They argue you would be better with hardcoding your system to known secure best practice. When the time comes to change it, you specify a new protocol version, as there will be new and better practices not only in algorithms but also in how they are used (mac-before-encryption being the canonical example of this which took far too long to change).
This is a uniquely severe problem for hashing. MD5 is by far the fastest of the common hashes, at least 20% faster than SHA1 for example.
The Venn diagram is you've got popular fast hashes, of which md5 is arguably the best, and in fast hashes, you've got cryptographically secure fast hashes, of which md5 most certainly is no longer a member. Its awesome for everything non-crypto non-secure non-over the internet.
Last weekend I had to burn a legacy DVD and I compared the md5sum of the image to the md5sum of the burned DVD, thankfully they matched. As much as I distrust legacy media, there probably isn't a sentient opponent in the burner, although I've occasionally sworn otherwise, and the most likely failure mode would have been simple truncation or buffer dropouts, so sheer speed was the priority. The hashes obviously matched, it was a good burn.

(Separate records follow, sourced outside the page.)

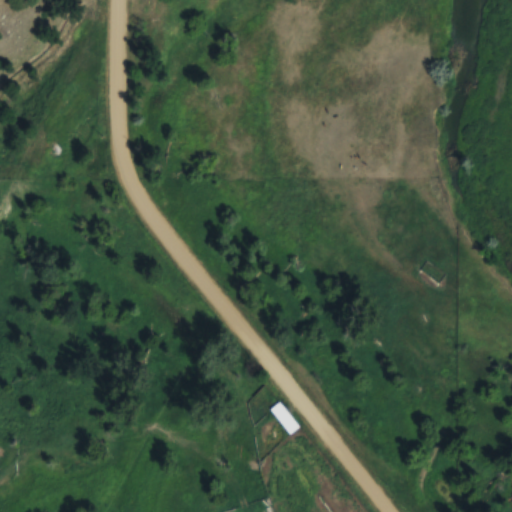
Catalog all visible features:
road: (195, 277)
building: (284, 417)
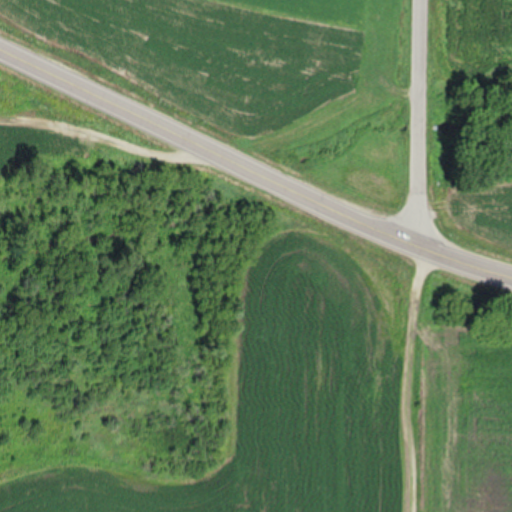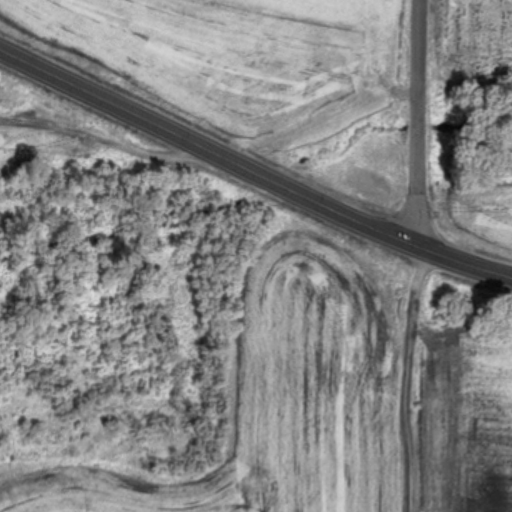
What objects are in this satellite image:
road: (408, 121)
road: (252, 171)
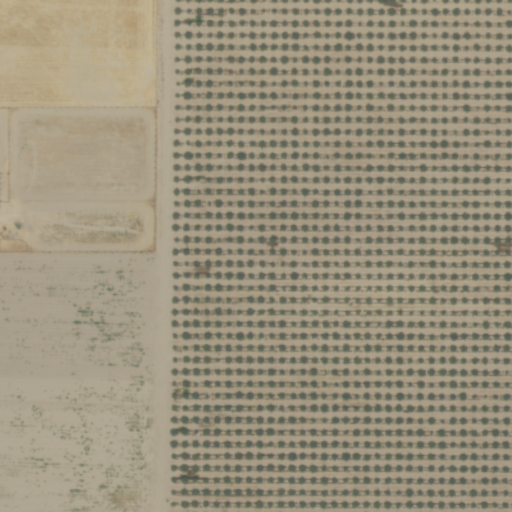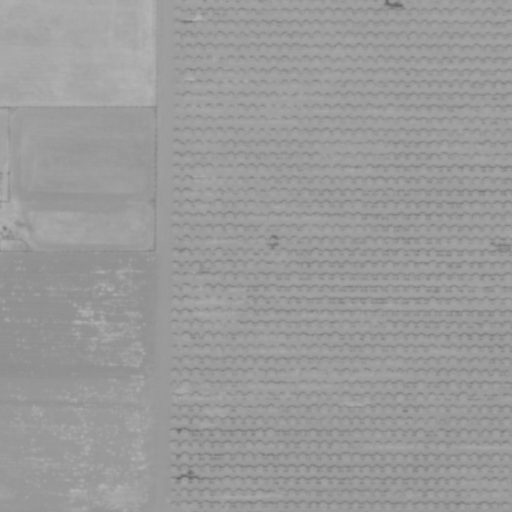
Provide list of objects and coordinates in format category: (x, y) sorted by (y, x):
crop: (342, 256)
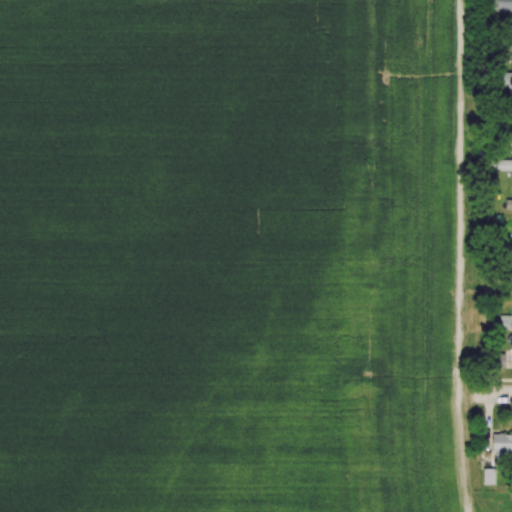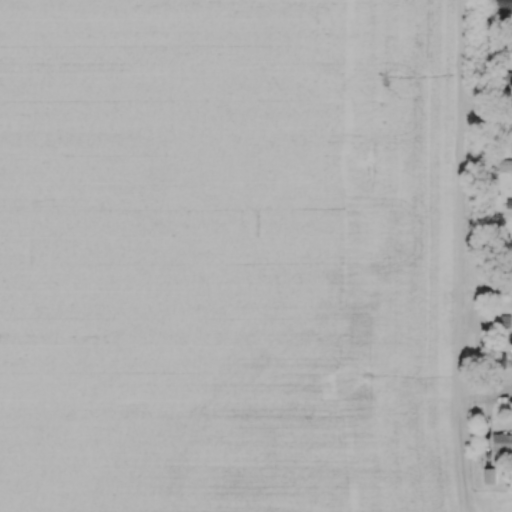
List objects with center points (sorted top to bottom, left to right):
crop: (225, 256)
road: (492, 395)
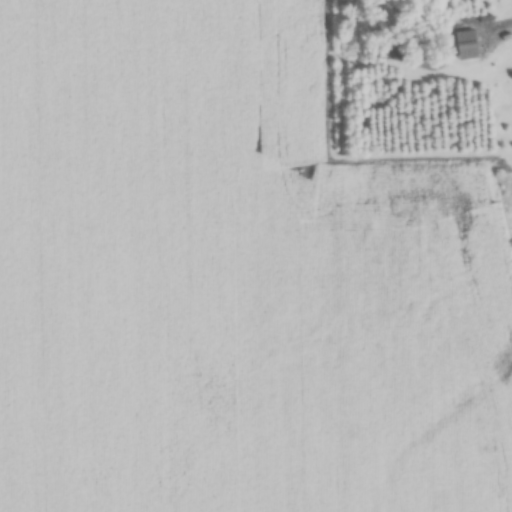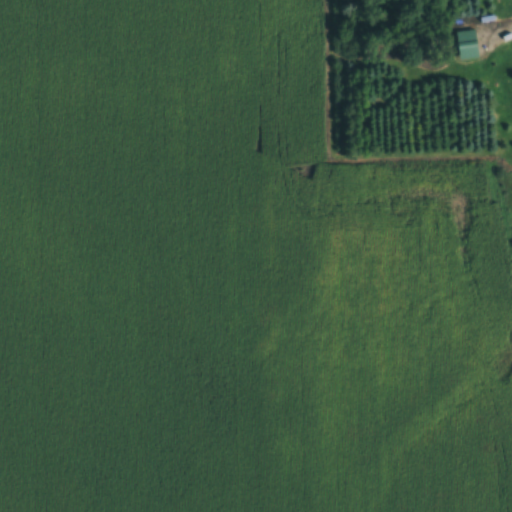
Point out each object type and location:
building: (466, 46)
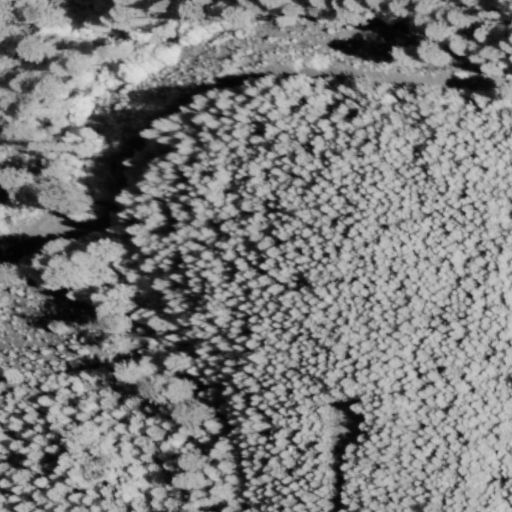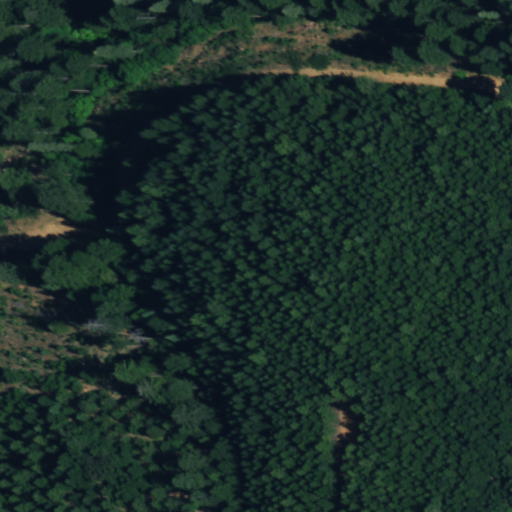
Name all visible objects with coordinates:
road: (225, 67)
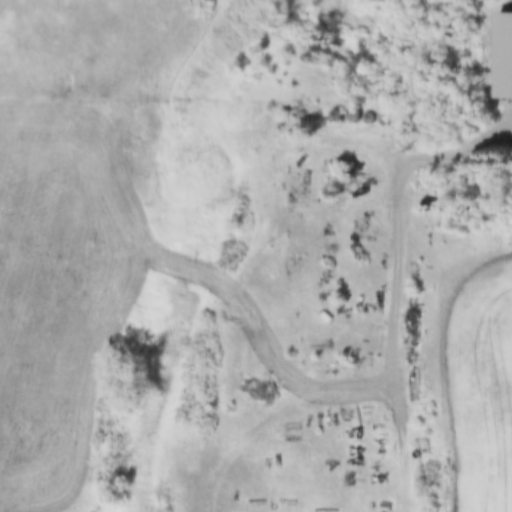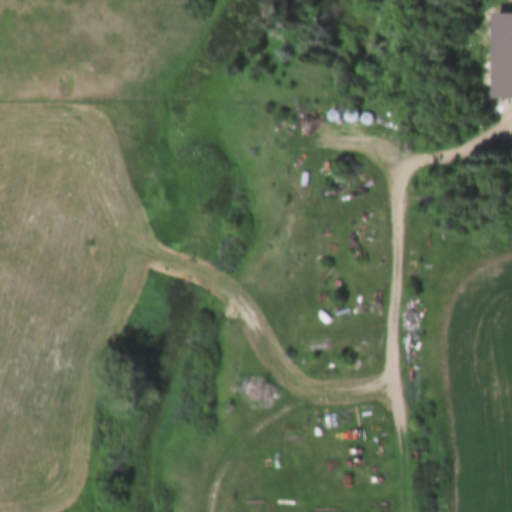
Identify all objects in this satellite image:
building: (500, 56)
building: (509, 63)
road: (397, 328)
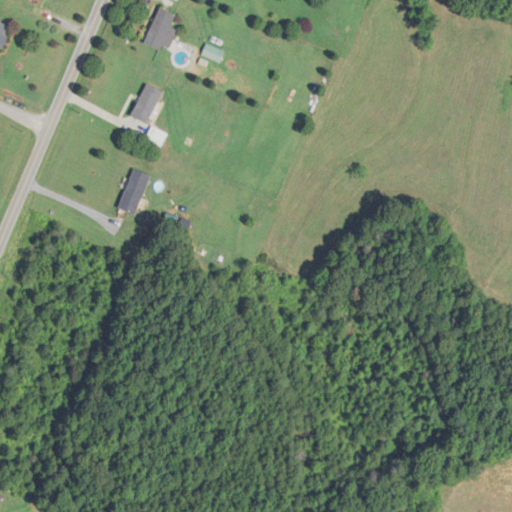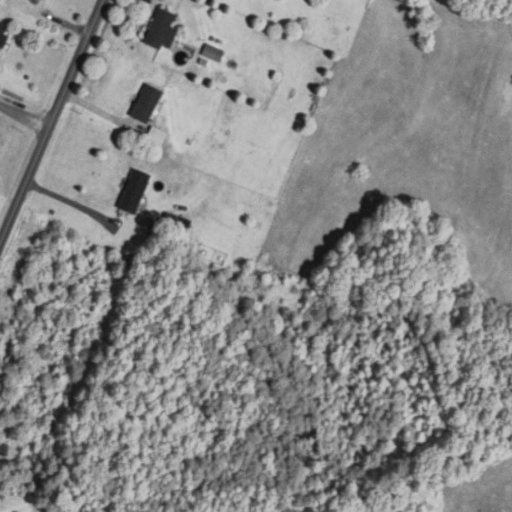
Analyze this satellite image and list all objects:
building: (34, 0)
building: (2, 31)
building: (162, 31)
building: (213, 53)
building: (147, 103)
road: (49, 117)
road: (21, 122)
building: (156, 137)
building: (134, 190)
road: (69, 201)
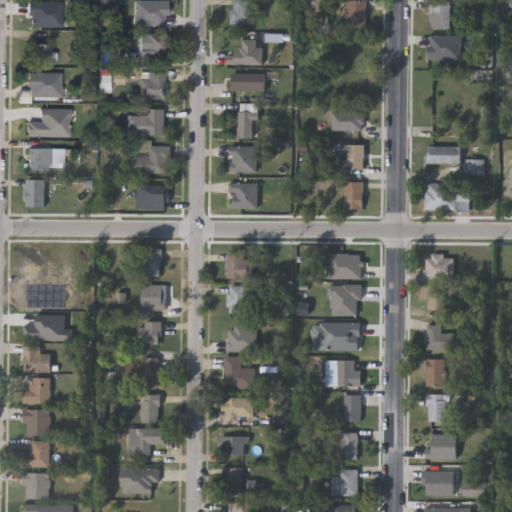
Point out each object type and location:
building: (150, 11)
building: (242, 11)
building: (356, 11)
building: (244, 12)
building: (440, 13)
building: (152, 14)
building: (359, 14)
building: (442, 15)
building: (153, 42)
building: (155, 45)
building: (444, 46)
building: (447, 49)
building: (40, 50)
building: (246, 52)
building: (42, 53)
building: (249, 55)
building: (248, 80)
building: (44, 83)
building: (250, 83)
building: (151, 85)
building: (46, 86)
building: (154, 88)
building: (347, 118)
building: (146, 122)
building: (349, 122)
building: (248, 123)
building: (148, 125)
building: (250, 126)
building: (444, 154)
building: (356, 155)
building: (446, 157)
building: (34, 158)
building: (243, 158)
building: (358, 159)
building: (151, 160)
building: (37, 161)
building: (245, 161)
building: (154, 163)
building: (35, 192)
building: (243, 194)
building: (354, 194)
building: (37, 195)
building: (152, 196)
building: (447, 196)
building: (245, 197)
building: (356, 197)
building: (154, 199)
building: (449, 199)
road: (256, 228)
road: (195, 256)
road: (393, 256)
building: (152, 262)
building: (238, 264)
building: (439, 264)
building: (154, 265)
building: (240, 267)
building: (442, 268)
building: (152, 298)
building: (239, 298)
building: (436, 300)
building: (154, 301)
building: (242, 302)
building: (439, 303)
building: (352, 331)
building: (149, 332)
building: (354, 334)
building: (151, 335)
building: (237, 336)
building: (440, 337)
building: (239, 339)
building: (442, 341)
building: (36, 358)
building: (38, 362)
building: (150, 370)
building: (435, 371)
building: (152, 373)
building: (238, 373)
building: (347, 373)
building: (438, 375)
building: (349, 376)
building: (240, 377)
building: (38, 390)
building: (41, 393)
building: (150, 406)
building: (237, 406)
building: (436, 406)
building: (353, 407)
building: (239, 409)
building: (152, 410)
building: (355, 410)
building: (439, 410)
building: (37, 421)
building: (40, 424)
building: (149, 437)
building: (152, 441)
building: (234, 444)
building: (349, 445)
building: (443, 445)
building: (236, 447)
building: (351, 448)
building: (446, 448)
building: (38, 454)
building: (40, 457)
building: (141, 478)
building: (233, 481)
building: (143, 482)
building: (346, 482)
building: (439, 482)
building: (37, 484)
building: (235, 484)
building: (348, 485)
building: (441, 485)
building: (39, 488)
park: (48, 507)
building: (345, 508)
building: (443, 509)
building: (238, 510)
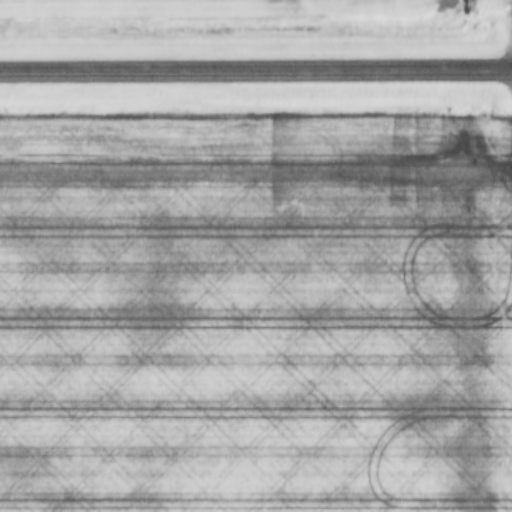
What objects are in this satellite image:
road: (256, 77)
crop: (256, 317)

I've also used them as checksums for engineering data files. Everything on the planet from AS400s to MySQL databases can calculate md5, which is convenient for cross platform interchange type stuff. Heres a data blob and its md5, does your hash calculation match? Oh it does, how nice to know you have perfect data integrity, here have the next one. On the internet I wouldn't trust the opfor with md5, but I can trust my own coworkers and my own engineering machinery not to try and attack me (well, probably).
That means until the end of time you'll unfortunately have people discover md5 is available for non-crypto use, then try to use it to hash passwords or DRM executables or something, which is not so wise. Or for a downgrade attack, they misdesign their crypto system to allow any hash installed on the machine as the hash type and not blacklist md5 and sha1 and maybe more.
What will die out is hashes like SHA1. Why use something almost as dangerous as md5 for crypto, thats slower than md5, and not as widespread as md5? Bye bye sha1!